Près de six mois après que le crash flash de la cryptographie du 10 octobre ait effacé des millions de dollars en une seule journée, Bitcoin reste sous pression, s’échangeant bien en dessous de son récent sommet. L’actif a atteint un sommet historique de 126 080 $ le 6 octobre, mais a depuis chuté d’environ 47 % pour atteindre environ 67 000 $.
Malgré le retrait, Cathie Wood, défenseure de longue date du BTC et directrice générale d’ARK Investment Management, exhorte les investisseurs à maintenir une perspective à long terme.
Wood, dont la société a été l’un des premiers gestionnaires d’actifs cotés en bourse à s’exposer au Bitcoin en 2015, a maintenu une présence active dans les actions liées à la cryptographie. ARK Invest continue de négocier des actions de sociétés liées au secteur des actifs numériques, notamment Coinbase, Robinhood Markets, Block, Circle Internet Group, Bitmine Immersion Technologies et Bullish, ajustant leurs positions en réponse aux conditions du marché.
Dans une interview sur Squawk Box de CNBC, Wood a abordé le ralentissement actuel, décrivant l’ampleur du déclin du BTC comme un signe de maturation plutôt que de faiblesse.
Elle a fait valoir qu’une baisse d’environ 50 % par rapport aux niveaux maximaux représente un changement par rapport à l’extrême volatilité observée lors des cycles précédents, lorsque Bitcoin connaissait régulièrement des baisses de 85 % à 95 %.
Selon Wood, il est peu probable que des effondrements aussi graves se reproduisent. Elle a décrit Bitcoin comme une « technologie éprouvée » et une « nouvelle classe d’actifs », suggérant que son comportement sur le marché a évolué parallèlement à une adoption et une participation institutionnelle plus larges.
Selon elle, la correction actuelle serait considérée comme une « vraie victoire » au sein de la communauté Bitcoin si les pertes restaient limitées à environ la moitié de sa valeur maximale.
Les cercles vicieux du Bitcoin
Les données historiques soutiennent la comparaison avec les cycles précédents, même si le ralentissement actuel n’a pas encore atteint la gravité des marchés baissiers antérieurs. Au cours du cycle 2021-2022, le Bitcoin a chuté de près de 80 % par rapport à son niveau record d’environ 69 000 $, pour finalement atteindre un plancher proche de 15 600 $.
Les données Onchain de Glassnode indiquent que la baisse actuelle, mesurée par rapport au sommet d’octobre 2025, a atteint environ 52 % à son point le plus bas.
Tout cela se produit alors que la baisse du prix du Bitcoin oblige un nombre croissant d’entreprises publiques et d’entités souveraines à liquider leurs trésoreries BTC, marquant un brusque renversement par rapport à la tendance à l’accumulation des deux dernières années.

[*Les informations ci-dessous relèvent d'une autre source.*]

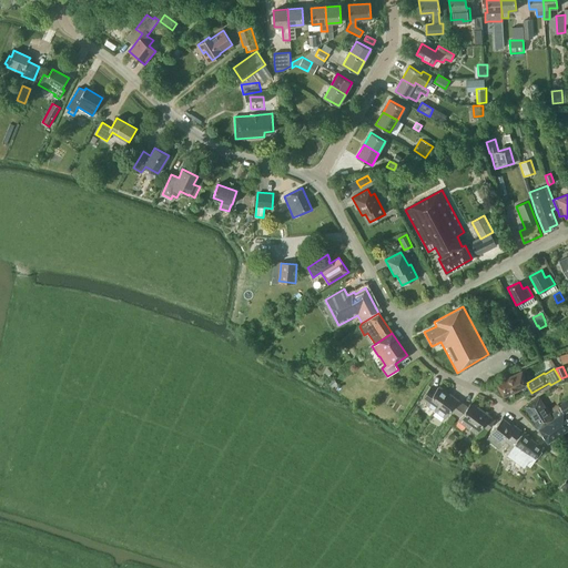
[(528,385),(527,383),(521,372),(496,384),(504,397),(527,385),(528,385)]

Les entreprises qui défendaient autrefois la détention à long terme vendent désormais pour gérer leurs liquidités, rembourser leurs dettes et financer des orientations stratégiques.
Des sociétés comme Riot Platforms, Genius Group, Empery Digital, Nakamoto Holdings et Marathon Digital ont toutes réduit leurs participations, dans certains cas de manière significative. Marathon a vendu à lui seul plus de 15 000 BTC pour 1,1 milliard de dollars afin de réduire sa dette, tandis que Genius Group a entièrement abandonné sa position. Riot s’est également débarrassé du Bitcoin en se concentrant sur l’IA et l’infrastructure informatique haute performance.
Même les entreprises toujours attachées au bitcoin réduisent leurs réserves. Empery Digital a vendu une partie de ses participations pour rembourser des prêts, tandis que Nakamoto Holdings en a liquidé une plus petite partie pour soutenir ses opérations. Pendant ce temps, le Bhoutan a réduit ses réserves de bitcoins garanties par l’État après les avoir accumulées grâce à l’exploitation minière.
Malgré la vente, les entreprises publiques détiennent toujours collectivement environ 1,16 million de BTC, soit plus de 5 % de l’offre totale.